Imitation is the sincerest form of falsity

According to the Consumer Services Protection Commission’s website, it’s a “National consumer protection agency and works For the Consumer to help avoid fraud, deception, and/or unfair business practices in the financial assistance marketplace.” The site went on to talk about the agency’s role in enforcing the law and educating consumers about how to “spot and avoid fraud and deception.” On the right was a blue and gold logo with the scales of justice and the winged wheel of commerce.

Look familiar to you? It sure did to us. But more importantly, according to a complaint filed by the FTC, it’s likely it looked familiar to consumers. The FTC has alleged that the site was the creation of Christopher Mallett, a San Antonio-based lead generator who used it to lure people struggling to pay their bills. He then referred them to companies selling mortgage, tax, and debt relief services with promises that their debts would be reduced or eliminated, the FTC charged.

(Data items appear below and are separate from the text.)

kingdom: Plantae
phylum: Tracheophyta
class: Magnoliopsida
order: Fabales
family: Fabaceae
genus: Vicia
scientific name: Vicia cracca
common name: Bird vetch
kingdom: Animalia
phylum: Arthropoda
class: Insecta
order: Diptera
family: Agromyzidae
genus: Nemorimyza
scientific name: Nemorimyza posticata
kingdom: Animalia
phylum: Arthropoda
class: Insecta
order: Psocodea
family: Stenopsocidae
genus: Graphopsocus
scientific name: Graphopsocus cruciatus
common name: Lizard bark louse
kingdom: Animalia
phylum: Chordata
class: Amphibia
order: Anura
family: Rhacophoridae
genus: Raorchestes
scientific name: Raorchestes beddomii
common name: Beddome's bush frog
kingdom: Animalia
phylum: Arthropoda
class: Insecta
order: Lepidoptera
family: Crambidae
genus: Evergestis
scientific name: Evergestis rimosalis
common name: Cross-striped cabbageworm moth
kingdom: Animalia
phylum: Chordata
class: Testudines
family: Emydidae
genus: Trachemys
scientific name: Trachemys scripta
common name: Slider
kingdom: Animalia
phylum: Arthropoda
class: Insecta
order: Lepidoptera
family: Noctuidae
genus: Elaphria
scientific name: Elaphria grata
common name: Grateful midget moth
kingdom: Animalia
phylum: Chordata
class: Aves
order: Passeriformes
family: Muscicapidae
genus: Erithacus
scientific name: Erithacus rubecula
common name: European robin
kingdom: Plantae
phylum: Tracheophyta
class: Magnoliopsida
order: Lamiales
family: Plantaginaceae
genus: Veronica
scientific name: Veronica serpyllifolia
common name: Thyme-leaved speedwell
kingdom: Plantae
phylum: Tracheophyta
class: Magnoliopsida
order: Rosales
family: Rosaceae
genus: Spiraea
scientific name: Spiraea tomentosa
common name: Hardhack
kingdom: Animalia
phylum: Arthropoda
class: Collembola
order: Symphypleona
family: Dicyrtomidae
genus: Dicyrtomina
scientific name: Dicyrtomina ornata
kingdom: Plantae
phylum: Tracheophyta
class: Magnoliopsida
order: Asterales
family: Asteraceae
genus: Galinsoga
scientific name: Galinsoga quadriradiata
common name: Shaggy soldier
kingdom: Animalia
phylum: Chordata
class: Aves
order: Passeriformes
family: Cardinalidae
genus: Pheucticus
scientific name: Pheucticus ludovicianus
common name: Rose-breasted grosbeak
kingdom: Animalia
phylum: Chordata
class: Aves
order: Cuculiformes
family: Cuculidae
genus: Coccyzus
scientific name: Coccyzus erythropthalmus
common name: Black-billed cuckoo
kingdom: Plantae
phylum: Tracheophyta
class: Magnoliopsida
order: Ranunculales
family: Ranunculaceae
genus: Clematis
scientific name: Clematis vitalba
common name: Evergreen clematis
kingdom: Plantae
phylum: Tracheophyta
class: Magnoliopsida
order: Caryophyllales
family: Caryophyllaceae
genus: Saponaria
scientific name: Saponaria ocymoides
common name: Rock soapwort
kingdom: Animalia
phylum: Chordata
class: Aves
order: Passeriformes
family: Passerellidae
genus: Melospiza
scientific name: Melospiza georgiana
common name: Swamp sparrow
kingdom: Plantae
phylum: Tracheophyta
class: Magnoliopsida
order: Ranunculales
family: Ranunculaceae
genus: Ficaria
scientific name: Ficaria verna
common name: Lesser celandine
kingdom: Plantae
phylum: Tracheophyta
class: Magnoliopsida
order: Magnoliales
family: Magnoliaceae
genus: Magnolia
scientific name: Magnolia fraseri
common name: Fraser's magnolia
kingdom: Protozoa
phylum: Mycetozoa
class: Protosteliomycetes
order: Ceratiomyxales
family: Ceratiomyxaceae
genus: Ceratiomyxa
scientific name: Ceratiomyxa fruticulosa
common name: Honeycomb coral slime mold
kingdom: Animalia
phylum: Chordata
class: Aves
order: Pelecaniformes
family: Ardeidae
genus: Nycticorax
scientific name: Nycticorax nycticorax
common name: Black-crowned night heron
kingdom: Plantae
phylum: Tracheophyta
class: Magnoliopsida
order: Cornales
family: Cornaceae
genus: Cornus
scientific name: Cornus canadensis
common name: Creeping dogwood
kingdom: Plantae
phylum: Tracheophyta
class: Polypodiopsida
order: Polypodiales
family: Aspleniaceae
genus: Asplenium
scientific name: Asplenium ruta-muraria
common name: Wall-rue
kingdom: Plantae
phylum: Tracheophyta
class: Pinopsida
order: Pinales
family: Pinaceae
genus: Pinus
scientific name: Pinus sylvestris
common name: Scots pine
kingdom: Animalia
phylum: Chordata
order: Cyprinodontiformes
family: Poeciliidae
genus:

The complaint also says that Mallett deceived consumers by using the name of another fictitious agency he called the U.S. Mortgage Relief Counsel. His FHA-HomeLoan.info website featured a picture of the U.S. Capitol and promised that the “Counsel” would direct consumers to “officials licensed with the National Mortgage Licensing Service (NMLS), persuant [sic] to the SAFE act of 2008.” According to the complaint, neither Mallett nor any of his sites have ever been affiliated with the FTC or any other government agency.

Mallett allegedly claimed that people who responded to his solicitations could have their debts substantially reduced. One “success stats chart” purported to show that people’s debts were settled for 16%-40% of the amount owed. These claims were false or unsubstantiated, the FTC charged. The complaint also alleges violations of the FTC’s Telemarketing Sales Rule and Mortgage Assistance Relief Services Rule.

The lawsuit, filed in federal court in D.C., is ongoing. In the agency’s announcement of the case, the FTC thanked the Tennessee and AGs’ Offices for their assistance.